He’s a wino, tried and true. Done about everything there is to do. 

He worked on freighters, he worked in bars. 

He worked on farms, ‘n he worked on cars.

It was white port, that put that look in his eye 

That grown men get when they need to cry 

And he sat down on the curb to rest 

And his head just fell down on his chest

He said “Every single day it gets A little bit harder to handle and yet” 
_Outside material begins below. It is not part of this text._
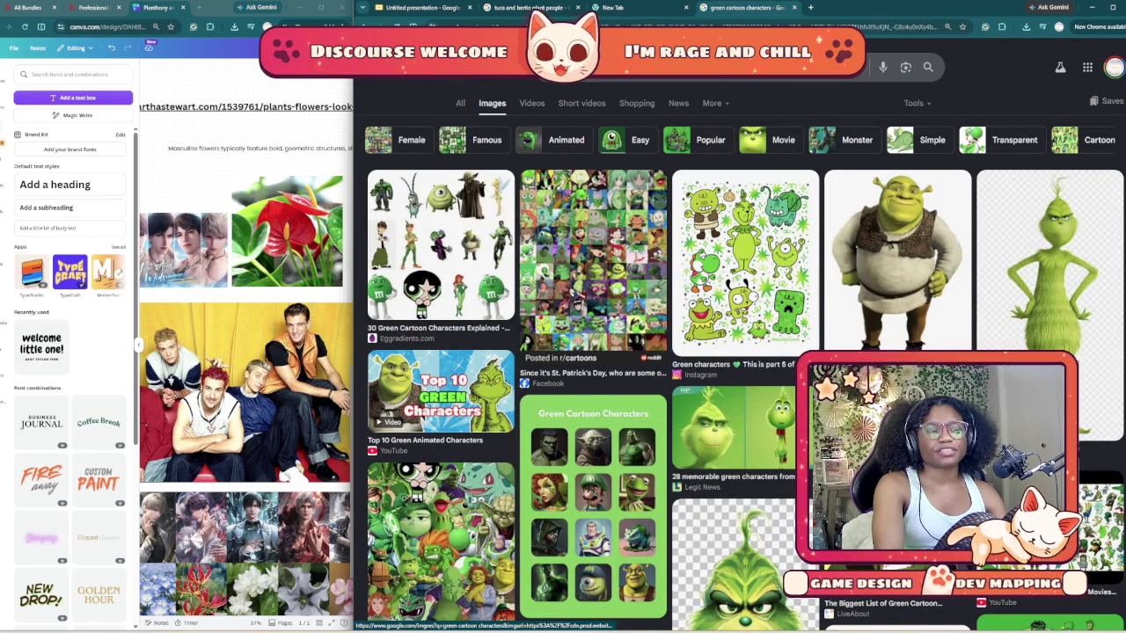
- Preview the 30 Green Cartoon Characters image, then scroll down to the Disney Green Characters TikTok collage
left_click(440, 246)
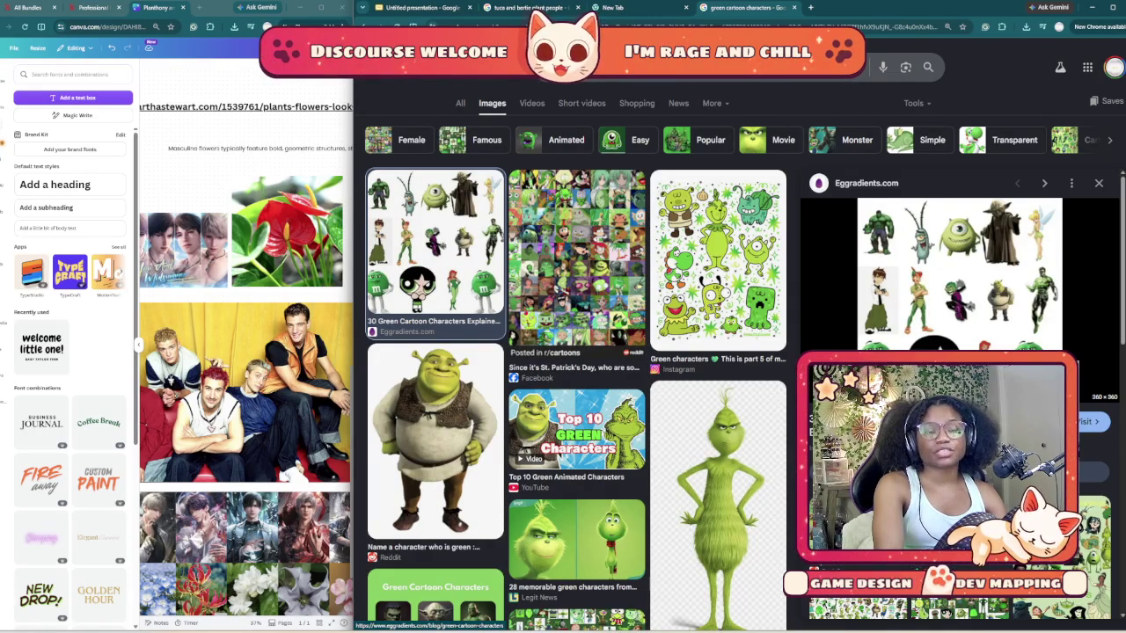
left_click(1099, 183)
And he lost the thread and his mind got cluttered 

And the words just rolled off down in the gutter

Well he was elevator man in a cheap hotel 

In exchange for the rent on a one room cell 

He’s old in years beyond his time 

Thanks to the world, and the white Port wine

So he says “Son, ” he always called me son 

He said, “Life for you has just begun” 

And he told me a story that I heard before 

How he fell in love with a Dallas whore

Well he could cut through the years to the very night

 When it ended, in a whore house fight 

And she turned his last proposal down 

In favor of being a girl about town

Now it’s been seventeen years right in line 

And he ain’t been straight none of the time 

Too many days of fightin’ the weather 

And too many nights of not being together

So he died

Well when they went through his personal effects

In among the stubs from the welfare checks 

Was a crumblin’ picture of a girl in a door 

An address in Dallas, and nothin’ more

The welfare people provided the priest 

A couple from the mission down the street 

Sang Amazing Grace, and no one cried 

‘Cept some woman in black, way off to the side

We all left and she was standing there 

Black veil covering her silver hair 

And ‘ol One-Eyed John said her name was Alice 

And she used to be a whore in Dallas

Let him roar, Lord let him roll 

Bet he’s gone to Dallas Rest his soul 

Lord, let him roll, Lord let him roar 

He always said that heaven Was just a Dallas whore.